With VAST, IOPS from the storage is no longer a bottleneck for these high-performance research applications. The VAST storage is achieving close to network saturation at 50Gb/s between compute nodes and the storage, and hitting over 300,000 IOPS. These results have encouraged a wider adoption of VAST, with the cryo-em users moving across to use VAST to support their work.
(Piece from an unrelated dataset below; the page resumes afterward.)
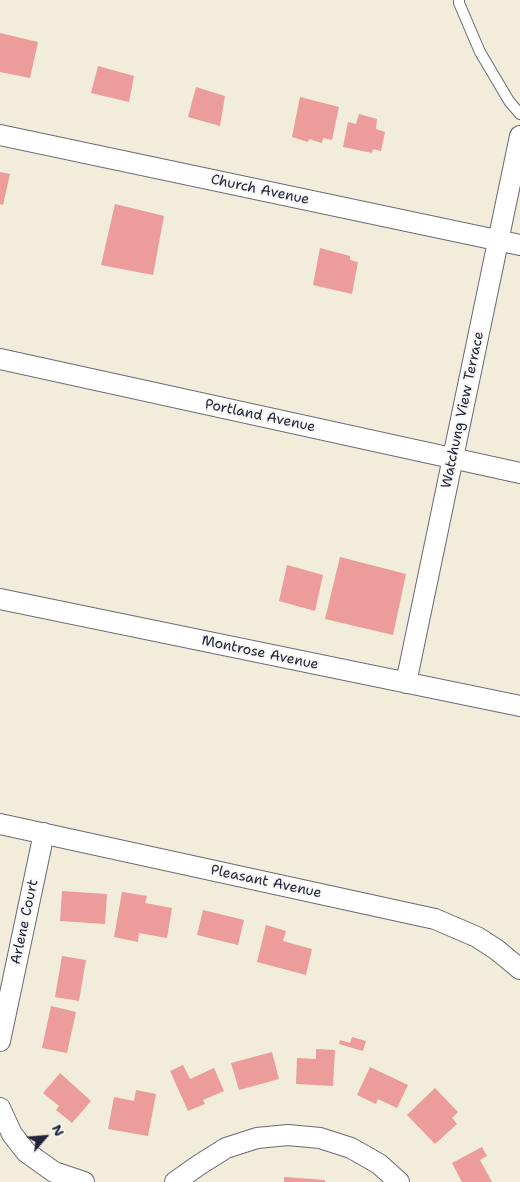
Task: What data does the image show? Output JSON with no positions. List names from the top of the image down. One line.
{"streets":{"street":["Church Avenue","Watchung View Terrace","Portland Avenue","Montrose Avenue","Pleasant Avenue","Arlene Court"]},"crossings":[["Church Avenue","Watchung View Terrace"],["Watchung View Terrace","Portland Avenue"],["Watchung View Terrace","Montrose Avenue"],["Pleasant Avenue","Arlene Court"]],"north":"top right"}
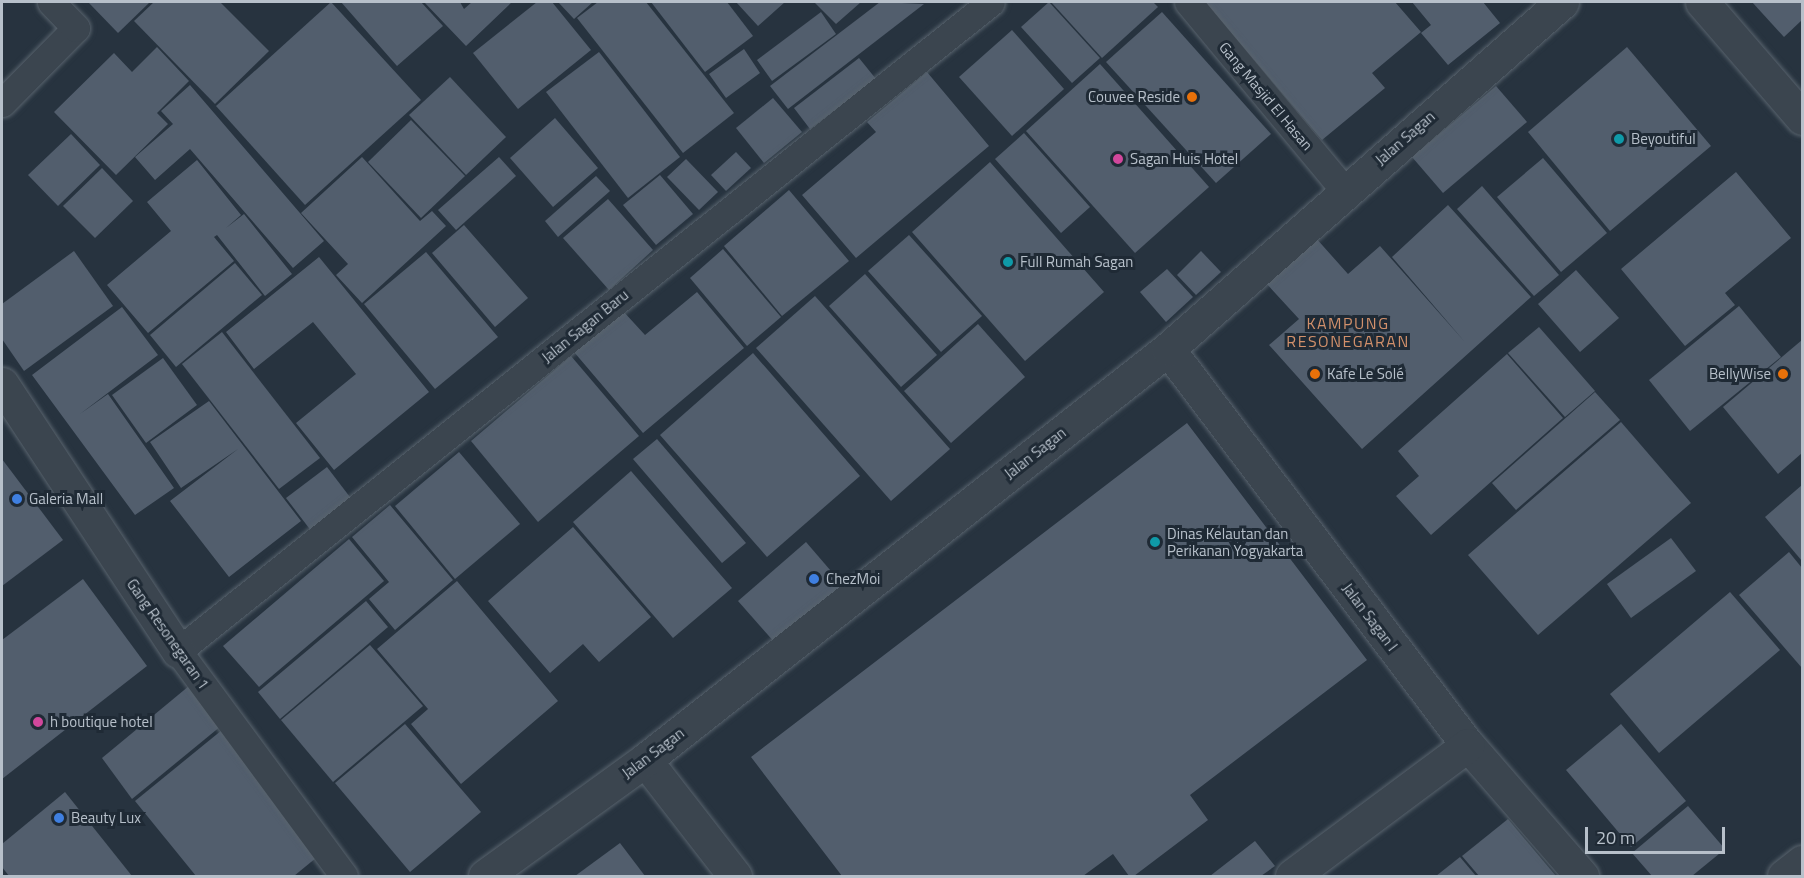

Tim noted that “feedback from users is that is has greatly improved the performance of their workloads”.
Importantly, from a research perspective, Tim stated, “Time to result has been reduced, and the scale of research we can run has massively increased. And from our team’s perspective we have more visibility into what the storage is doing, we have really good support from VAST and XENON, and we’ve never had any kind of issues. We spend less time troubleshooting problems with the filesystem, and that’s time we can spend on other things that might help the researchers more.”
Further Enhancements
Tim and Miguel recently rolled out a snapshot feature to specific use cases. Researchers have to manage their data within their VAST allocation, and snapshots are being used in case of accidental deletions.
Tim explained, “The system allows users to do this kind of data recovery themselves, using the snapshots”.
The WEHI team has also expanded their VAST storage, adding another 676 TB, and found this a painless experience – just adding the node and, according to Tim “the system auto-balanced the metadata and it just worked for the end users instantly”.
With no clients to update or manual data migration, expansion has been seamless with the full 1.3PB available without tuning, migration or manual interventions.
Now that VAST has provided a performance storage platform, the next challenges ahead for the WEHI team are in the realm of data management: providing further innovation to the researchers who are creating, storing and protecting the data that is the foundation of modern medical research.